Start of Exercise material

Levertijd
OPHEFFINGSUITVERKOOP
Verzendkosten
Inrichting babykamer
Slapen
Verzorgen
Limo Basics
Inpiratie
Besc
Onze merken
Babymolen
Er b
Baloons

End of Exercise material

▸ **What you should do**: Transcribe the records above exactly.

▸ **Completed task**:
Levertijd
OPHEFFINGSUITVERKOOP
Verzendkosten
Inrichting babykamer
Slapen
Verzorgen
Limo Basics
Inpiratie
Besc
Onze merken
Babymolen
Er b
Baloons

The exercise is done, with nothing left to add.